The work opens with a brief Zhìfǎ zǒnglùn 治法總論 (general principles of treatment), emphasising early intervention: “treat early — if you wait half a month, the stasis-blood has already firmed up, the shuǐdào 水道 is blocked, and there is no longer anything you can do.” A list of fatal signs (pulse absent; sinking-fine pulse survivable; shāngēn 山根 nose-root good; scrotum intact with testicles — treatable; testicles drawn into the lower abdomen — fatal; brain-leak with shifted xìnmén fontanelle — fatal; etc.) precedes the formulary.
The substance of the work is a versified Yòngyào gē 用藥歌 (drug-use song): a mnemonic poem prescribing standard guīwěi 歸尾 / shēngdì 生地 / bīngláng 檳榔 / chìsháo 赤芍 as the “four ruler-drugs,” with site-specific add-ons keyed to body region: qiānghuó 羌活, fángfēng 防風, báizhǐ 白芷 for the head; zhǐqiào 枳殼, zhǐshí 枳實 for the chest; jiégěng 桔梗, chāngpú 菖蒲, hòupǔ 厚朴 for the wrist; wūyào 烏藥, língxiān 靈仙 for the back; xùduàn 續斷, wǔjiā 五加, guìzhī 桂枝 for both hands; cháihú 柴胡, dǎncǎo 膽草 for the ribs; dàhuí 大茴, gùzhǐ 故紙, dùzhòng 杜仲 for the lumbar region; niúxī 牛膝, mùguā 木瓜 for one leg, etc. The mnemonic structure became canonical and is paraphrased in nearly every subsequent Qīng shāngkē manual (cf. KR3el005 Shāngkē dàchéng’s “drug-channel routing” section).
The work is the earliest systematic Chinese exposition of xuédào 穴道 (acupoint-based) traumatology — the doctrine that trauma to specific acupoints produces predictable downstream syndromes — and provides the theoretical apparatus that KR3el005, KR3el013, and KR3el016 elaborate.
Translations and research
- No standalone Western-language translation of the complete text located.
- 韋以宗 (ed.), 《少林寺武術傷科秘方集釋》, 北京:人民衛生出版社, 2008 — includes a punctuated, annotated edition of the Diēsǔn miàofāng.
- 林兆耆 (ed.), 《跌損妙方》 校注本, 北京:人民衛生出版社 — modern critical edition.
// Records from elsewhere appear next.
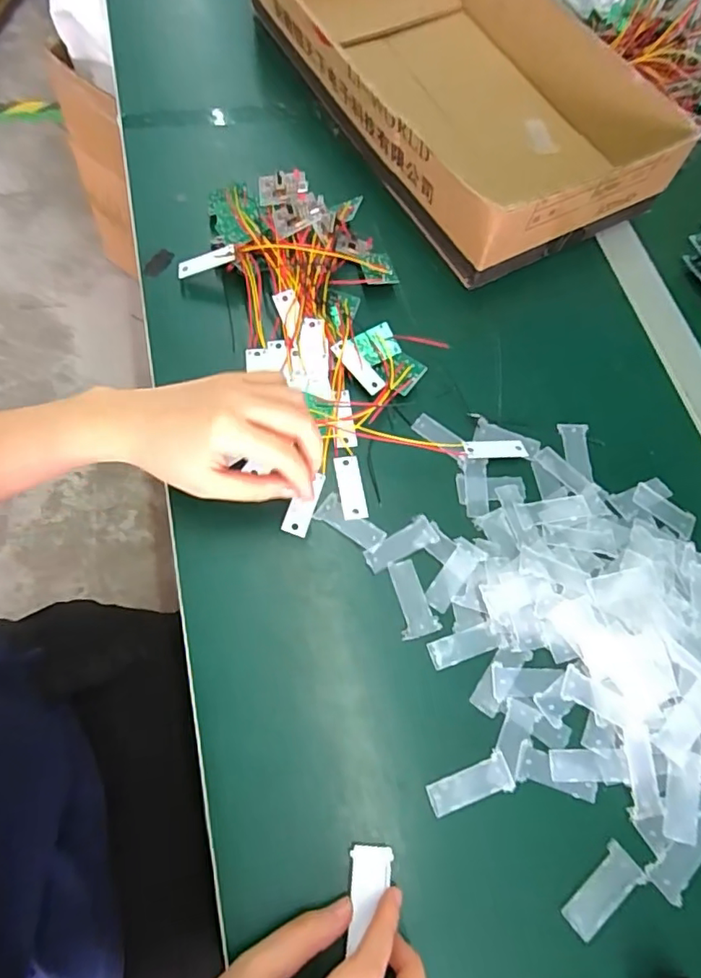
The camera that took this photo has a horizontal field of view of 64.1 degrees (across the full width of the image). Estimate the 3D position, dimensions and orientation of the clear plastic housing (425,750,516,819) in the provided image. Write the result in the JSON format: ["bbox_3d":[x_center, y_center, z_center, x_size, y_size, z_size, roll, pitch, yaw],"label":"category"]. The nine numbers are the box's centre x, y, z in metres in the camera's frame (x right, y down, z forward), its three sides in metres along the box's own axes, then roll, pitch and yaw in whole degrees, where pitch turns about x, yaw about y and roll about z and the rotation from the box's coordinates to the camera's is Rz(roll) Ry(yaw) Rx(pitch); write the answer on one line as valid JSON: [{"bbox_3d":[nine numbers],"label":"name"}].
[{"bbox_3d":[0.067,0.166,0.314,0.048,0.004,0.020,-13,69,-13],"label":"clear plastic housing"}]

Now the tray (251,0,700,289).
[{"bbox_3d":[0.085,-0.396,0.504,0.230,0.069,0.436,-27,73,-18],"label":"tray"}]

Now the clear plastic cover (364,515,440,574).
[{"bbox_3d":[0.033,0.037,0.365,0.048,0.005,0.019,-28,73,-18],"label":"clear plastic cover"}]

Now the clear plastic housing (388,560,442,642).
[{"bbox_3d":[0.039,0.069,0.353,0.023,0.004,0.048,-10,68,-12],"label":"clear plastic housing"}]

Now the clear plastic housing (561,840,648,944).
[{"bbox_3d":[0.135,0.216,0.300,0.049,0.009,0.021,-32,74,-19],"label":"clear plastic housing"}]

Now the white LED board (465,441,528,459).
[{"bbox_3d":[0.104,-0.029,0.399,0.045,0.006,0.013,-2,67,-9],"label":"white LED board"}]

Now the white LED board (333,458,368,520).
[{"bbox_3d":[0.000,-0.001,0.384,0.017,0.007,0.047,-7,68,-11],"label":"white LED board"}]

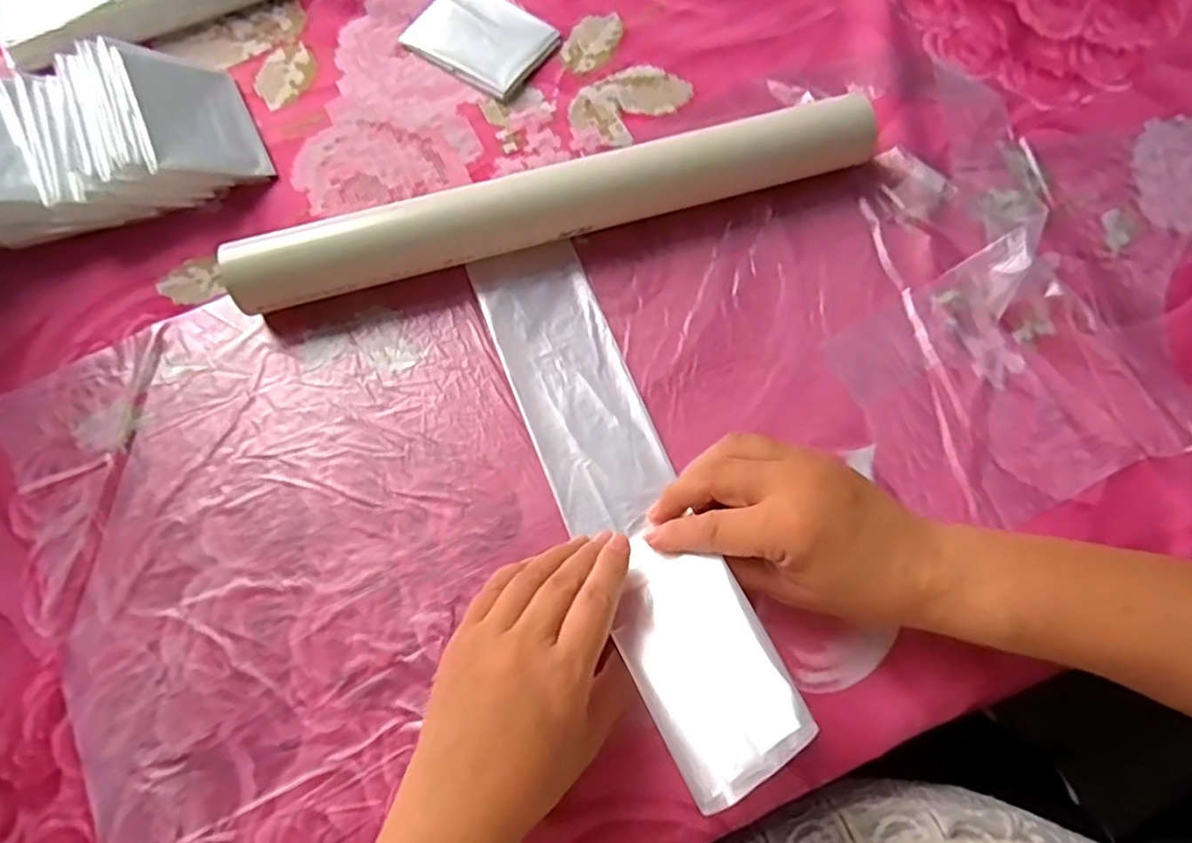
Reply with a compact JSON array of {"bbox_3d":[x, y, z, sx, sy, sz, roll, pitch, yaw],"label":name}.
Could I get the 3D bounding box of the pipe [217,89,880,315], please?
[{"bbox_3d":[-0.021,-0.120,0.370,0.350,0.043,0.037,-15,75,-2],"label":"pipe"}]

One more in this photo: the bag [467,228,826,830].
[{"bbox_3d":[0.010,0.028,0.328,0.060,0.053,0.283,-23,57,-4],"label":"bag"}]

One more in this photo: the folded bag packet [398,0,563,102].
[{"bbox_3d":[-0.075,-0.251,0.434,0.088,0.005,0.065,34,78,10],"label":"folded bag packet"}]

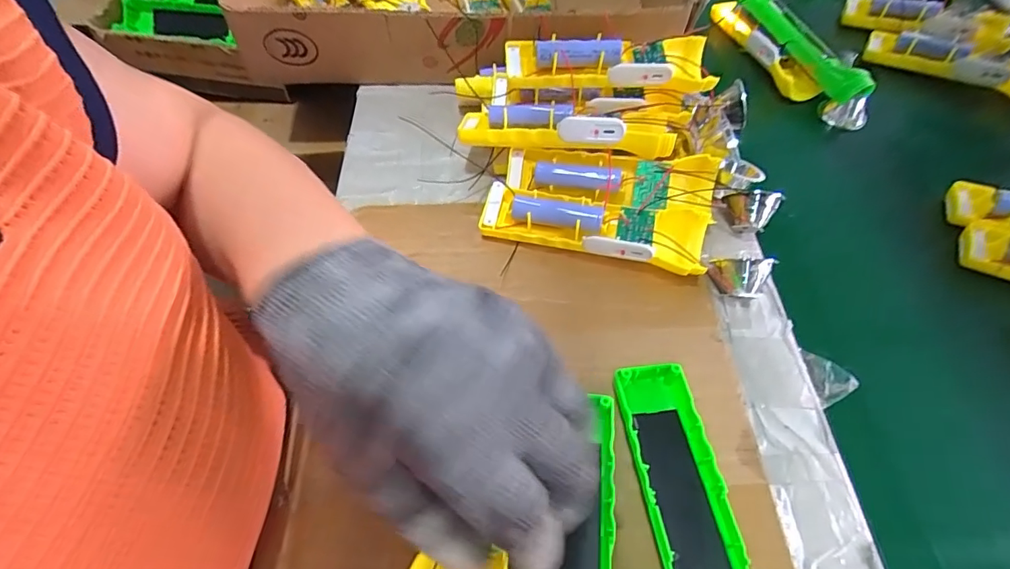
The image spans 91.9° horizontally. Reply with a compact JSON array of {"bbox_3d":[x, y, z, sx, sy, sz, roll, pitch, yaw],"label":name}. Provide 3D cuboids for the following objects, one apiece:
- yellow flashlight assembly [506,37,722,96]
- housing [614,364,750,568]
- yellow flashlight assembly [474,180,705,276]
[{"bbox_3d":[0.081,-0.172,0.386,0.157,0.037,0.044,1,56,0],"label":"yellow flashlight assembly"},{"bbox_3d":[0.095,0.122,0.261,0.049,0.025,0.160,-8,57,-6],"label":"housing"},{"bbox_3d":[0.063,-0.039,0.359,0.160,0.033,0.043,12,57,7],"label":"yellow flashlight assembly"}]

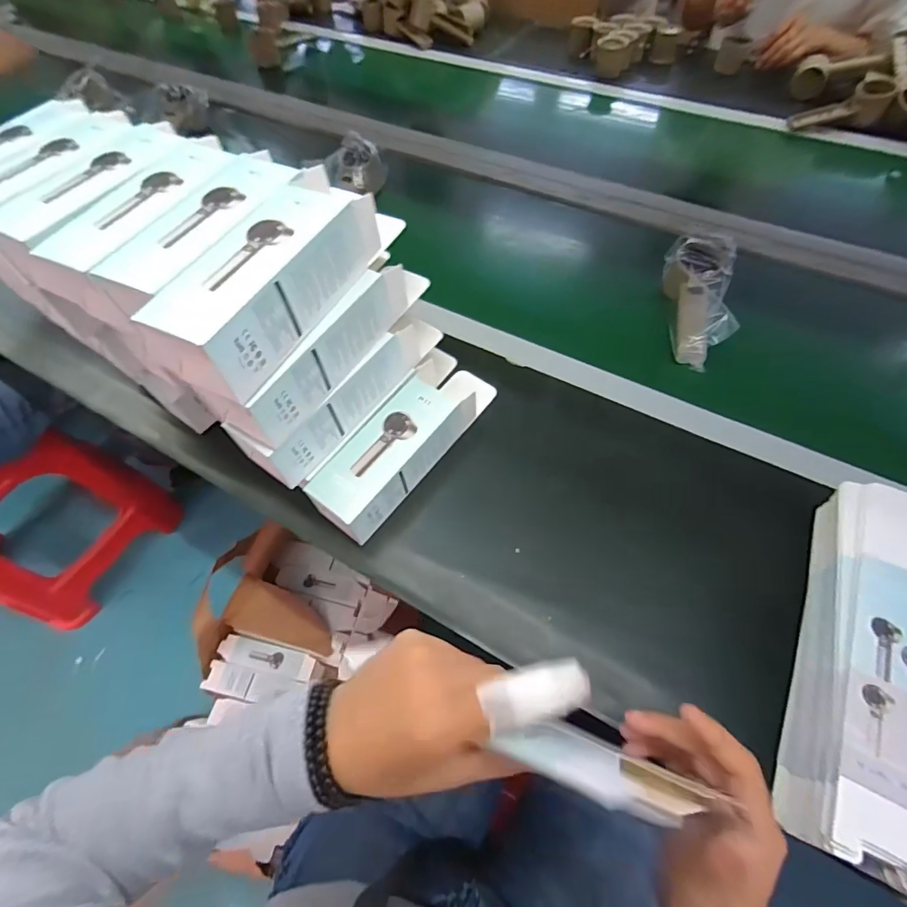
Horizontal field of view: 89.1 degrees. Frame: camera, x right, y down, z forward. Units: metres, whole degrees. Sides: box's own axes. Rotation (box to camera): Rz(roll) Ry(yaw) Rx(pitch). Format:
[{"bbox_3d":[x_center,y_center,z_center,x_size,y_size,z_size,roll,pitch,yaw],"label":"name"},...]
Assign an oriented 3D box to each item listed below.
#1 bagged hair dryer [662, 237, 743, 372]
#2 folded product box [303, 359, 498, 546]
[{"bbox_3d":[0.303,-0.190,0.561,0.066,0.058,0.173,6,74,5],"label":"bagged hair dryer"},{"bbox_3d":[-0.047,-0.025,0.482,0.078,0.058,0.245,32,64,19],"label":"folded product box"}]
- The work is the primary source for the standard modern history 韋以宗 《中國骨傷科學辭典》 / 《中國骨傷科學技術史》 (北京:中國醫藥科技出版社).
Other points of interest
The 1836 printing was a private-charity production: 孫應科 Sūn Yìngkē, the broken-armed beneficiary, prepared the revised text; 胡泉 Hú Quán paid for the woodblocks; 劉寶楠 Liú Bǎonán (the eminent Yángzhōu School Confucian scholar) provided a sixtieth-birthday celebratory poem. This three-way friendship-circle production-mode is one of the better-documented late-Qīng cases of literati-medicine charitable publishing.